Les tentatives de résolution des problèmes sanitaires ou sociaux par l’IA se soldent donc pour l’instant par des échecs cuisants, qui ne doivent pas occulter le risque associé à la posture.
Et soudain, l’IA dérapa
En 2016, dans sa volonté de fournir aux adolescents une IA amie – un autre avatar du solutionnisme visant à briser l’isolement-, Microsoft mit en service sur Twitter un agent conversationnel nommé Tay. Pris à parti par des Twittos exploitant les biais de ce type de chatbot basé sur le machine learning, Tay dérapa, adoptant notamment un discours négationniste. L’opération, calamiteuse à tout point de vue pour Microsoft, illustre un risque bien réel, objet croissant de recherche : l’exploitation des faiblesses d’une technologie immature. Le développement actuel d’IA voué à tromper d’autres IA augure également de bien des difficultés de sécurisation des solutions d’intelligence artificielle. D’un point de vue technologique, le solutionnisme met doublement l’IA en danger : il la décrédibilise en faisant porter sur elle des attentes démesurées, et, en en faisant la panacée de demain, il l’expose inutilement.

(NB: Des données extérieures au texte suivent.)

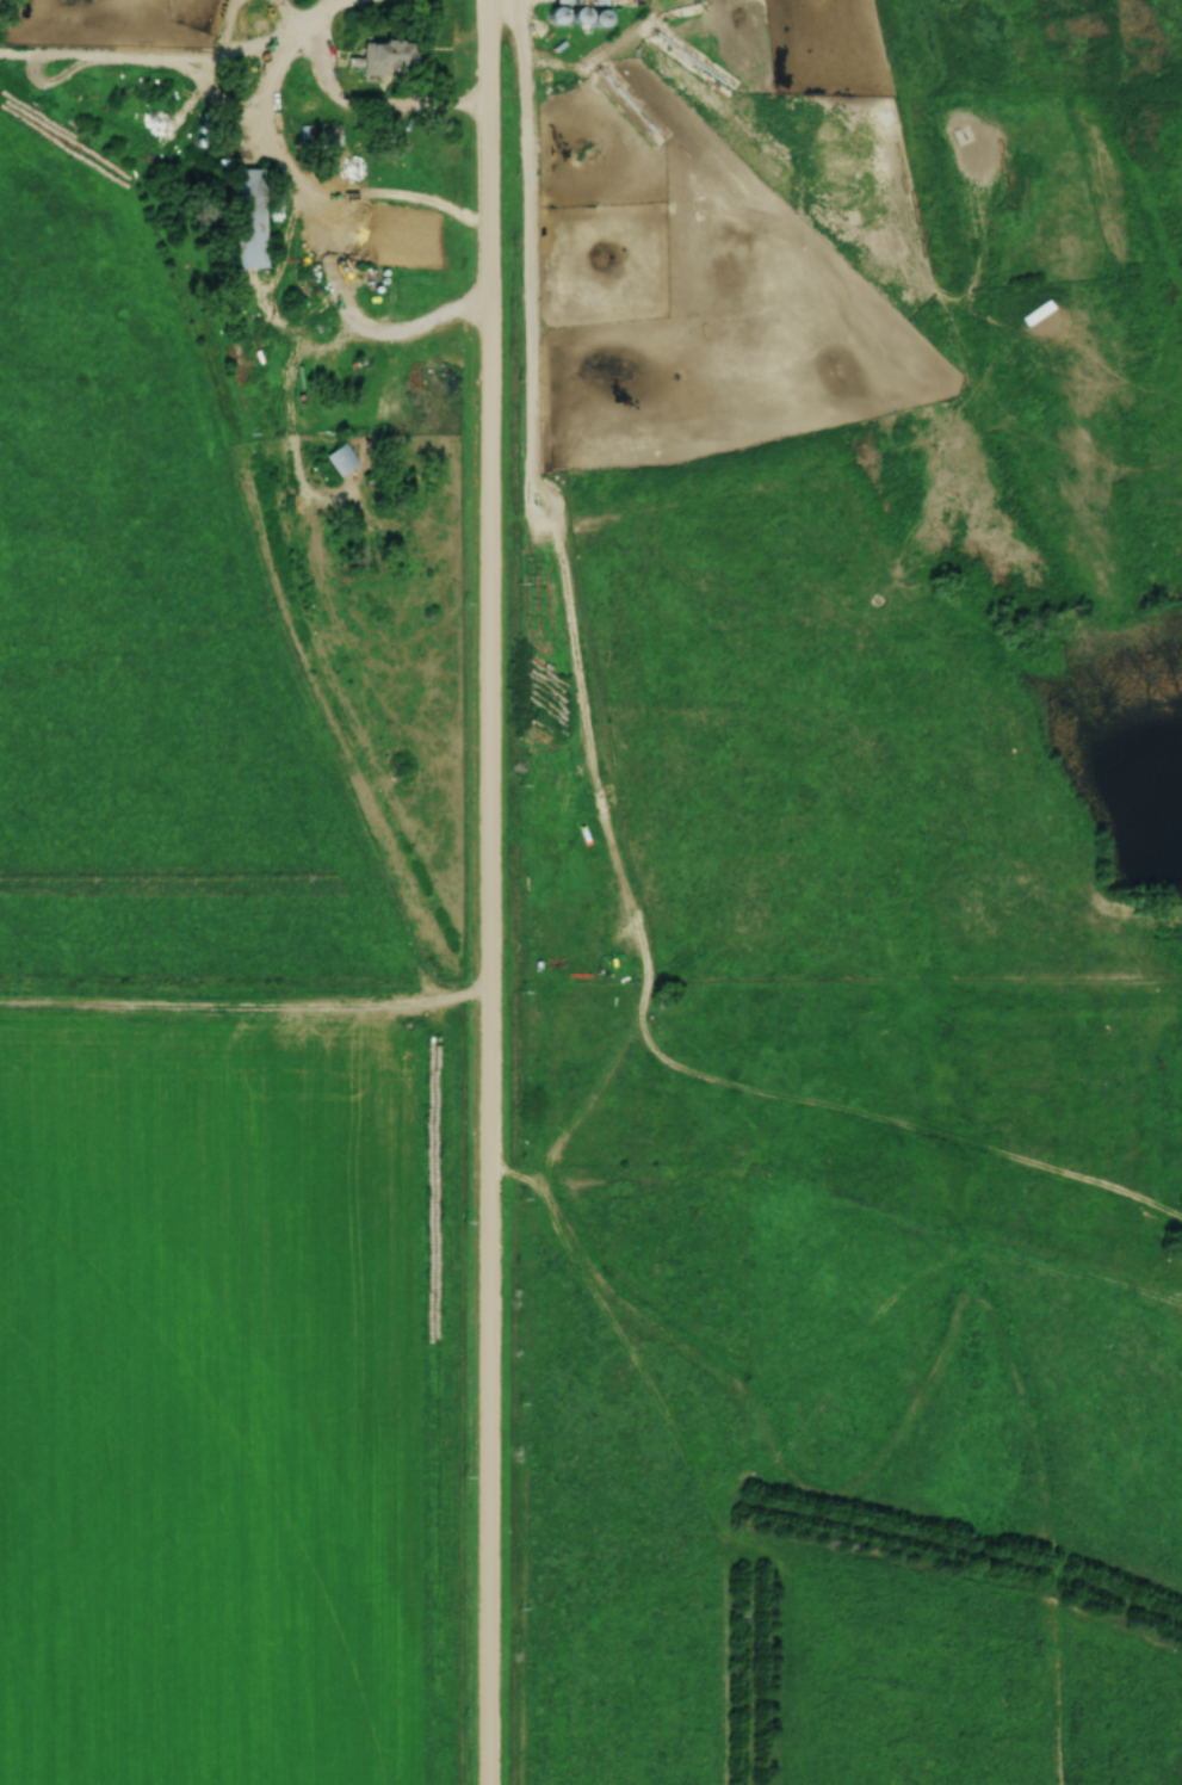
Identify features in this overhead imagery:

Ces écueils ne pèsent toutefois pas lourd en comparaison des dérives sociétales à craindre avec la généralisation des IA solutionnistes dans un monde bardé de capteurs et de caméras. On pourrait s’assurer de votre niveau d’attention au travail, vérifier que vous avez trié correctement vos déchets, ou contrôler que votre taux d’activité physique quotidienne est suffisant pour vous maintenir en bonne santé, pour votre plus grand bien… et celui des finances de l’assurance maladie. Dans l’univers solutionniste, les " solutions " semblent toutes du côté des entreprises, et la responsabilité du côté de l’usager. À chaque consommateur de rendre des comptes, individuellement, en toute transparence. L’offre n’est pas suspecte, le contexte social n’est pas interrogé, et l’État n’est qu’un prescripteur de solutions marchandes, occasionnant un faible coût marginal et autorisant un fort contrôle social.

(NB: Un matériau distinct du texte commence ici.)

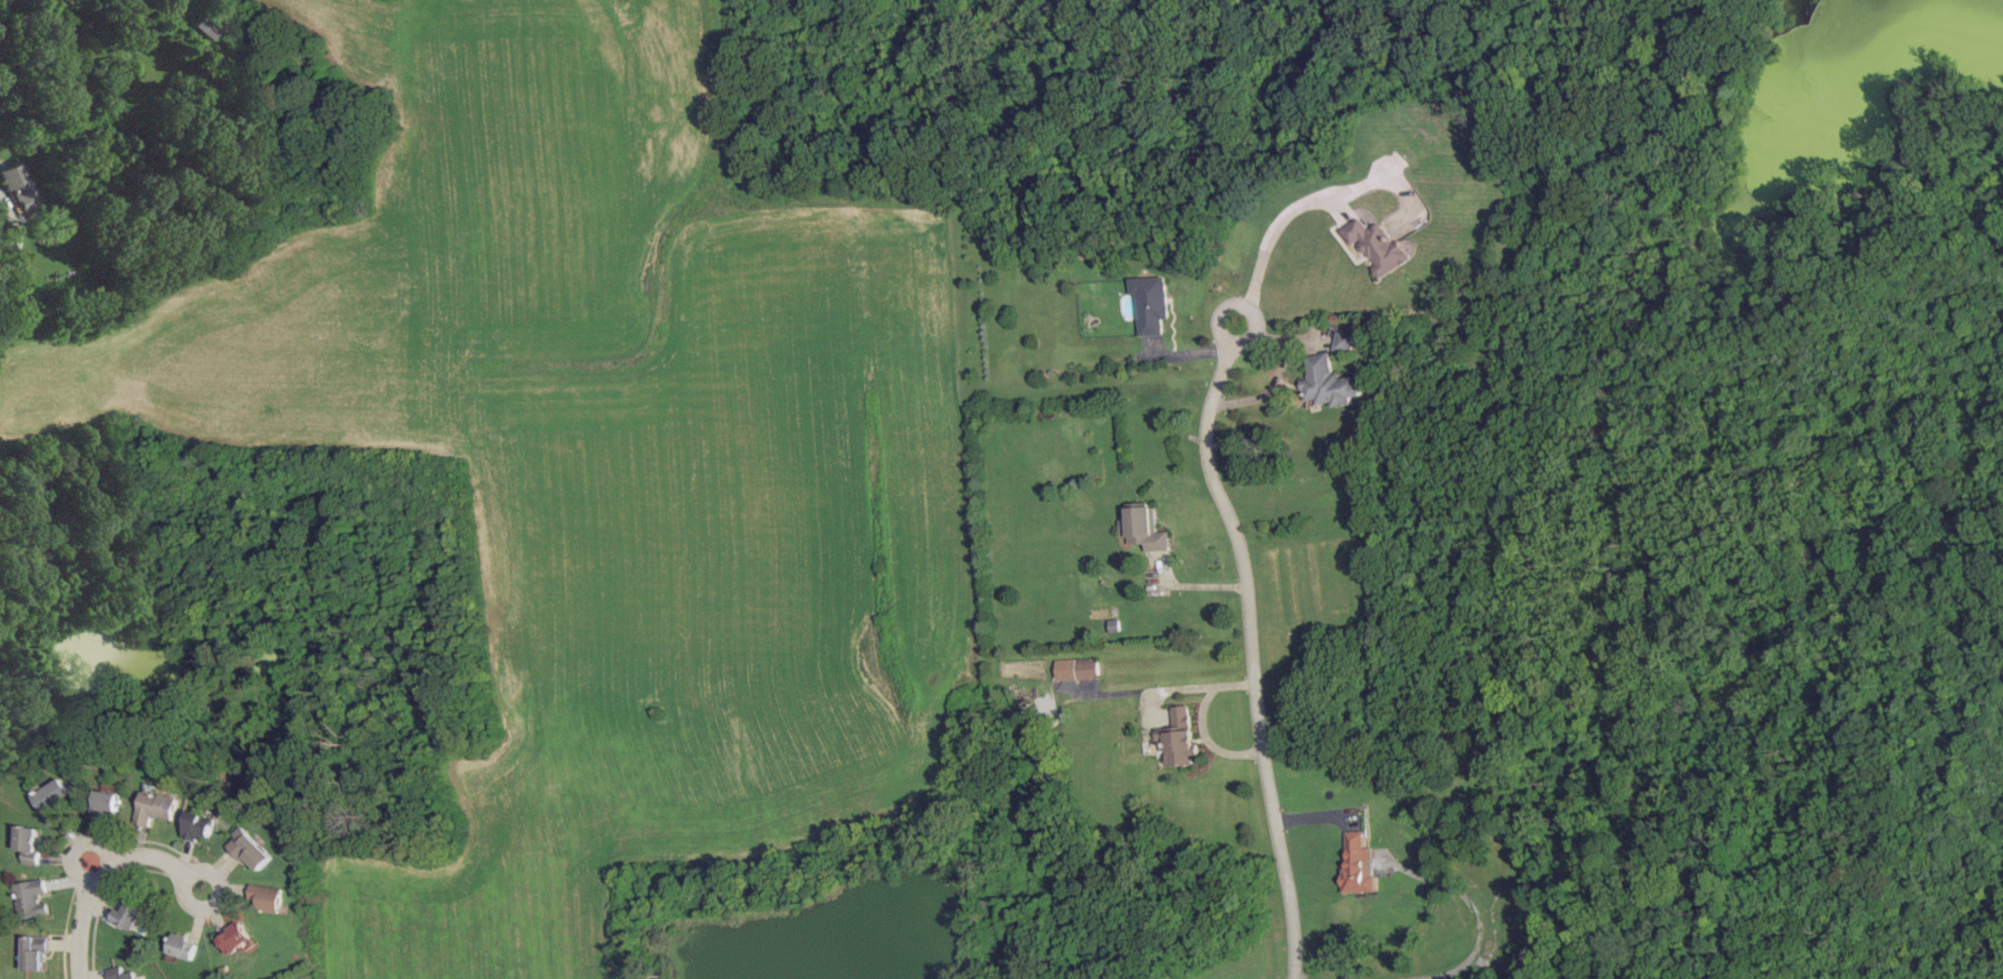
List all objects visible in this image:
road: (2, 3)
building: (210, 23)
building: (14, 184)
road: (1275, 237)
building: (1378, 246)
building: (10, 257)
building: (1152, 303)
road: (1243, 305)
building: (1344, 341)
building: (1330, 382)
crop: (598, 462)
building: (1144, 528)
road: (1254, 656)
building: (1076, 668)
road: (1207, 722)
building: (1179, 736)
building: (60, 799)
building: (114, 800)
building: (159, 807)
road: (1318, 814)
building: (201, 825)
building: (33, 842)
road: (76, 845)
building: (251, 848)
road: (154, 856)
building: (1360, 865)
building: (269, 897)
building: (33, 898)
road: (214, 901)
road: (1478, 912)
road: (83, 913)
building: (130, 916)
building: (236, 937)
building: (185, 946)
building: (35, 951)
building: (121, 973)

Le dernier risque associé au solutionnisme est en effet celui associé à la gouvernance. Les pouvoirs publics ne se sont jamais autant souciés des coûts, et seront inévitablement tentés d’adopter les approches produisant le plus de résultats par euro dépensé. En la matière, l’intelligence artificielle constituera le bras armé d’acteurs privés capables d’immiscer leurs " solutions " sur des marchés aussi lucratifs que celui de l’éducation, de la santé ou de la gestion des services urbains. Ce qui remettrait significativement en question la protection de nos données personnelles et l’organisation de nos sociétés et de leurs instances démocratiques.